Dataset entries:
-- Opening Marker --

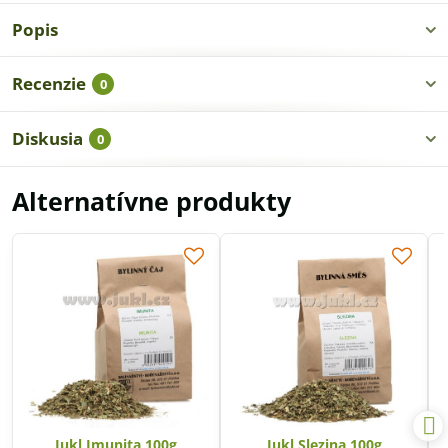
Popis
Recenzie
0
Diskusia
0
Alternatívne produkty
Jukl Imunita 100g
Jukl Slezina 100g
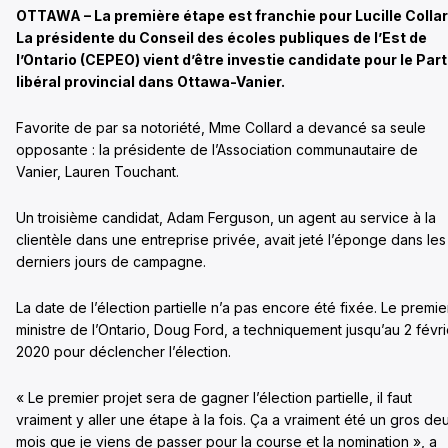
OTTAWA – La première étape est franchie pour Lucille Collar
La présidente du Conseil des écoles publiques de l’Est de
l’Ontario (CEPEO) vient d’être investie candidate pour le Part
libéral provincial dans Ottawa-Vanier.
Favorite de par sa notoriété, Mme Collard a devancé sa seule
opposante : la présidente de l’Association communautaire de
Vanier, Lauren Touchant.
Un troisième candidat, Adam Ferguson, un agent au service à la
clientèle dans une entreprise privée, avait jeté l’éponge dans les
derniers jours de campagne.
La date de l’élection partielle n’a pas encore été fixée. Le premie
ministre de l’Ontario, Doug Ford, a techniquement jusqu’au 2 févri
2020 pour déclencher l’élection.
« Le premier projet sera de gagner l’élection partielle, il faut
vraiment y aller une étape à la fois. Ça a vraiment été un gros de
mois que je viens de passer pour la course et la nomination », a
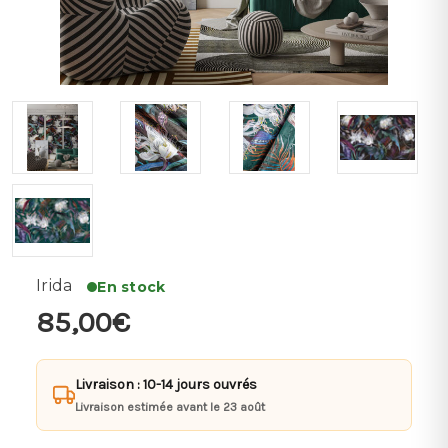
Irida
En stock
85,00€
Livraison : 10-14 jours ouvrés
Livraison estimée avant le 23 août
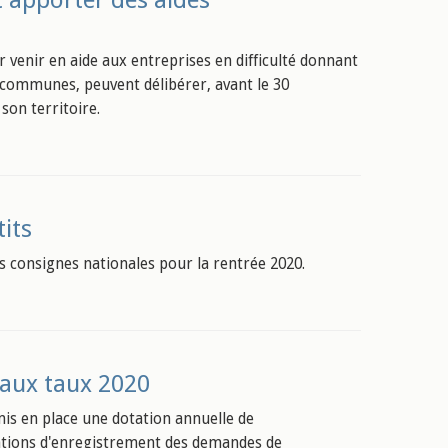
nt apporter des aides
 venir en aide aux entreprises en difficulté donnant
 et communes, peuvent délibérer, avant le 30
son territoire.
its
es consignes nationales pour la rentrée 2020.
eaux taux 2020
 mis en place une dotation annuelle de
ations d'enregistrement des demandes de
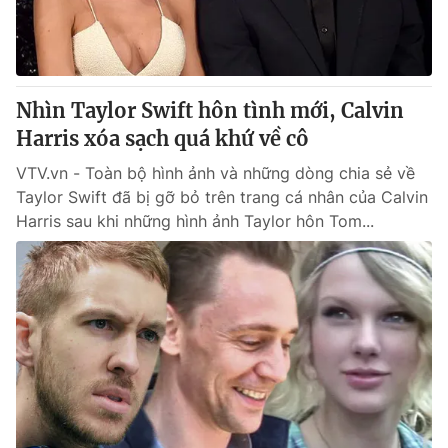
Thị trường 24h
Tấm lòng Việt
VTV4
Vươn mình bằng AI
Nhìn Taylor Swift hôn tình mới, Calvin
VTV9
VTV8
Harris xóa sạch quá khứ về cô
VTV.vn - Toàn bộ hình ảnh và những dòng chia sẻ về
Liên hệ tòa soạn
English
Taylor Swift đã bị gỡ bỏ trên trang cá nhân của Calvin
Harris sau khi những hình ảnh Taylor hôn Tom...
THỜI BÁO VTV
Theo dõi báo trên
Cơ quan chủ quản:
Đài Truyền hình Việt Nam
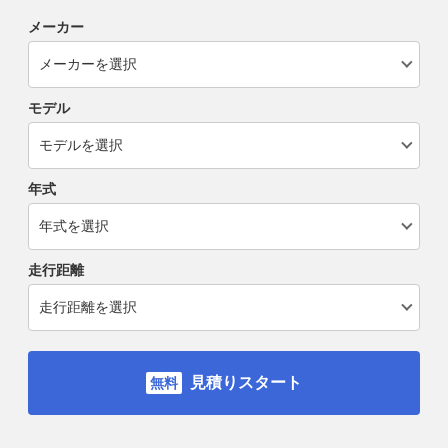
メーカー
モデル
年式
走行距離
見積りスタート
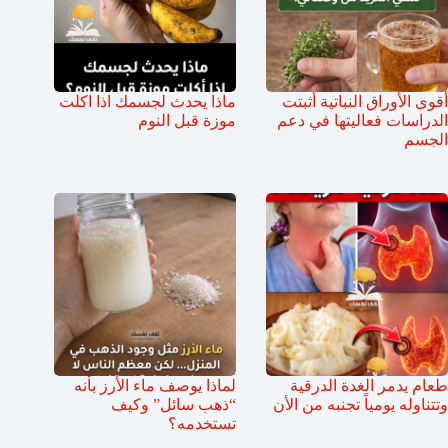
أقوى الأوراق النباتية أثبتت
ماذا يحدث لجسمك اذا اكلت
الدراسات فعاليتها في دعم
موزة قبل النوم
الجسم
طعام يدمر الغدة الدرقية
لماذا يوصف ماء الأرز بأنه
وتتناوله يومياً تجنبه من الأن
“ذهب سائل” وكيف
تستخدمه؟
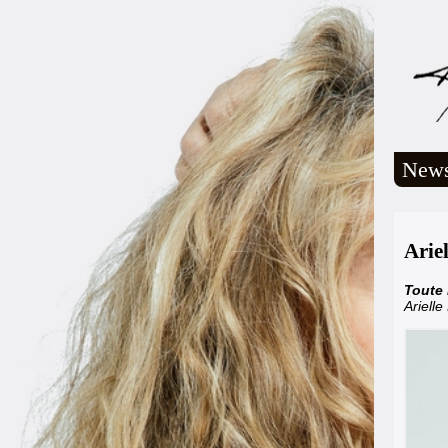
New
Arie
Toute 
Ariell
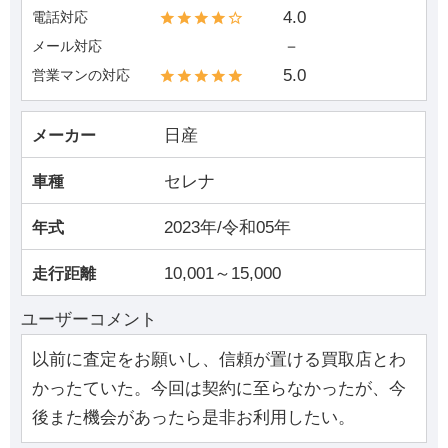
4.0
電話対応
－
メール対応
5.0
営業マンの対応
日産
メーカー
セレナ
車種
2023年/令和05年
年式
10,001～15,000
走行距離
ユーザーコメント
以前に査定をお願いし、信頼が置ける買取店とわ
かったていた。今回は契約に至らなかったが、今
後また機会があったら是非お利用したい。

-- Closing Marker --

* _TASK REQUIREMENTS_: Please reproduce the text of each entry above line for line, without altering a single character. Leave the pictures out of your answer.

* _SOLUTION TO THIS PROBLEM_:
Popis
Recenzie
0
Diskusia
0
Alternatívne produkty
Jukl Imunita 100g
Jukl Slezina 100g
OTTAWA – La première étape est franchie pour Lucille Collar
La présidente du Conseil des écoles publiques de l’Est de
l’Ontario (CEPEO) vient d’être investie candidate pour le Part
libéral provincial dans Ottawa-Vanier.
Favorite de par sa notoriété, Mme Collard a devancé sa seule
opposante : la présidente de l’Association communautaire de
Vanier, Lauren Touchant.
Un troisième candidat, Adam Ferguson, un agent au service à la
clientèle dans une entreprise privée, avait jeté l’éponge dans les
derniers jours de campagne.
La date de l’élection partielle n’a pas encore été fixée. Le premie
ministre de l’Ontario, Doug Ford, a techniquement jusqu’au 2 févri
2020 pour déclencher l’élection.
« Le premier projet sera de gagner l’élection partielle, il faut
vraiment y aller une étape à la fois. Ça a vraiment été un gros de
mois que je viens de passer pour la course et la nomination », a
Irida
En stock
85,00€
Livraison : 10-14 jours ouvrés
Livraison estimée avant le 23 août
nt apporter des aides
 venir en aide aux entreprises en difficulté donnant
 et communes, peuvent délibérer, avant le 30
son territoire.
its
es consignes nationales pour la rentrée 2020.
eaux taux 2020
 mis en place une dotation annuelle de
ations d'enregistrement des demandes de
Thị trường 24h
Tấm lòng Việt
VTV4
Vươn mình bằng AI
Nhìn Taylor Swift hôn tình mới, Calvin
VTV9
VTV8
Harris xóa sạch quá khứ về cô
VTV.vn - Toàn bộ hình ảnh và những dòng chia sẻ về
Liên hệ tòa soạn
English
Taylor Swift đã bị gỡ bỏ trên trang cá nhân của Calvin
Harris sau khi những hình ảnh Taylor hôn Tom...
THỜI BÁO VTV
Theo dõi báo trên
Cơ quan chủ quản:
Đài Truyền hình Việt Nam
メーカー
モデル
年式
走行距離
見積りスタート
أقوى الأوراق النباتية أثبتت
ماذا يحدث لجسمك اذا اكلت
الدراسات فعاليتها في دعم
موزة قبل النوم
الجسم
طعام يدمر الغدة الدرقية
لماذا يوصف ماء الأرز بأنه
وتتناوله يومياً تجنبه من الأن
“ذهب سائل” وكيف
تستخدمه؟
New
Arie
Toute 
Ariell
4.0
電話対応
－
メール対応
5.0
営業マンの対応
日産
メーカー
セレナ
車種
2023年/令和05年
年式
10,001～15,000
走行距離
ユーザーコメント
以前に査定をお願いし、信頼が置ける買取店とわ
かったていた。今回は契約に至らなかったが、今
後また機会があったら是非お利用したい。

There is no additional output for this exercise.